Esse primeiro momento é eficaz também em mostrar as características principais dos personagens com o mínimo de importância na trama. A altivez da rainha, a indiferença que disfarça o sofrimento do pai e a inquietude da madrasta são alguns dos pontos bem amarrados pelo roteiro. A escalação de atores mais maduros como Robin Wright, Ray Winstone, Angela Bassett e Shohreh Aghdashloo auxiliam também nesse processo, além de enriquecer a produção. Ainda que eles não tenham tanto destaque quanto Brown e sejam figuras caricatas no sentido de não ter tridimensionalidade, a experiência pesa na interpretação, além de servir como homenagem a clássicos do gênero como “A Princesa Prometida”. É uma pena, no entanto, que Nick Robinson esteja apático e apagado enquanto príncipe encantado, deixando todo o brilho para Brown e Wright nas cenas em que aparece. 

WANNABE DE Daenerys

A trama, contudo, desde seu limiar se concentra em Elodie. É curioso que até mesmo a escolha de seu nome ofereça a ela um tom régio, algo que o roteiro preocupa-se em relembrar insistentemente, ressaltando as características nobres da protagonista. Devo dizer que parte disso se deva a busca por subverter a ideia de uma princesa medieval. Afinal, aquela que deveria ser a donzela em perigo, tornou-se a guerreira. 

Para mim, este é um argumento que funcionaria e encantaria nos anos 1990, mas não hoje quando o disruptivo e transgressor em relação a proposta de personagens femininos de fantasia tornou-se um arquétipo da visão masculina do que seria uma mulher forte, resolvida e livre. Duas coisas podem atestar isso: primeiramente, o fato de a mãe de Elodie ser citada várias vezes por ela enquanto pensa em questões atreladas pelo patriarcado ao feminino como o casamento e o futuro como consorte de um território desconhecido e ser totalmente esquecida quando ela começa sua aventura para sobreviver.

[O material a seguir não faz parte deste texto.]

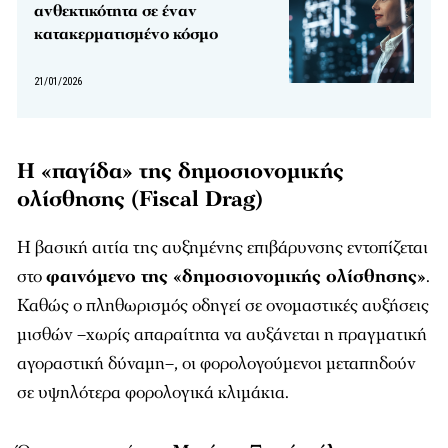
ανθεκτικότητα σε έναν
κατακερματισμένο κόσμο
21/01/2026
Η «παγίδα» της δημοσιονομικής
ολίσθησης (Fiscal Drag)
Η βασική αιτία της αυξημένης επιβάρυνσης εντοπίζεται
στο
φαινόμενο της «δημοσιονομικής ολίσθησης»
.
Καθώς ο πληθωρισμός οδηγεί σε ονομαστικές αυξήσεις
μισθών –χωρίς απαραίτητα να αυξάνεται η πραγματική
αγοραστική δύναμη–, οι φορολογούμενοι μεταπηδούν
σε υψηλότερα φορολογικά κλιμάκια.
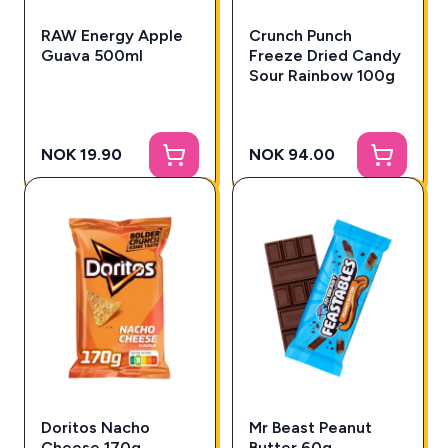
RAW Energy Apple
Crunch Punch
Guava 500ml
Freeze Dried Candy
Sour Rainbow 100g
NOK 19.90
NOK 94.00
Doritos Nacho
Mr Beast Peanut
Cheese 170g
Butter 60g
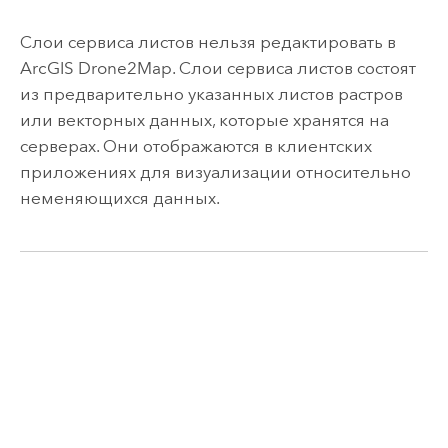
Слои сервиса листов нельзя редактировать в
ArcGIS Drone2Map
. Слои сервиса листов состоят
из предварительно указанных листов растров
или векторных данных, которые хранятся на
серверах. Они отображаются в клиентских
приложениях для визуализации относительно
неменяющихся данных.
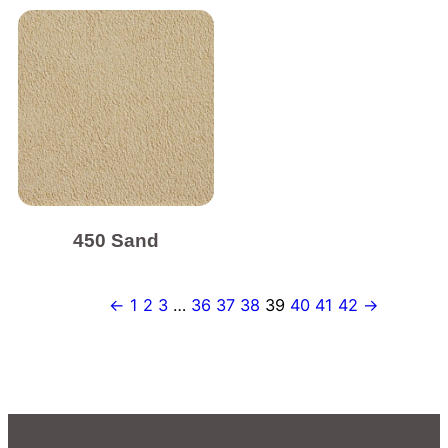
450 Sand
←
1
2
3
…
36
37
38
39
40
41
42
→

Por fim, há ainda a associação imediata que as pessoas fizeram da protagonista à Daenerys  Targaryen, quando a única semelhança é o fato de as duas histórias terem dragões – até parece que essas figuras místicas não existiam antes de George R.R. Martin.

Se fosse só pela primeira parte, “Donzela” seria excelente. Contudo, o filme se sabota, ignorando tudo o que construíra para mergulhar em uma mitologia rasa e pastiche que copia elementos de produções fabulares como “História sem fim”, “Eragon” e a trilogia de “O Hobbit”. O roteiro escolhe por afundar assim como sua protagonista dentro da montanha, tornando-se repetitivo e condescendente para com sua ela. Afinal, como elencar suas características nobres quando esta passa boa parte de sua trajetória sozinha ou fugindo de um dragão que tem lapsos na sua caracterização, ora sentindo cheiro, ora não, por exemplo. Mas “Donzela” tenta e perde a mão, ficando com um desenvolvimento ruim no segundo ato e um final acelerado e com algumas interrogações.

Nesse sentido, o mais próximo que Elodie chega de Daenerys é as duas me deixarem com a sensação que poderiam ter um final melhor.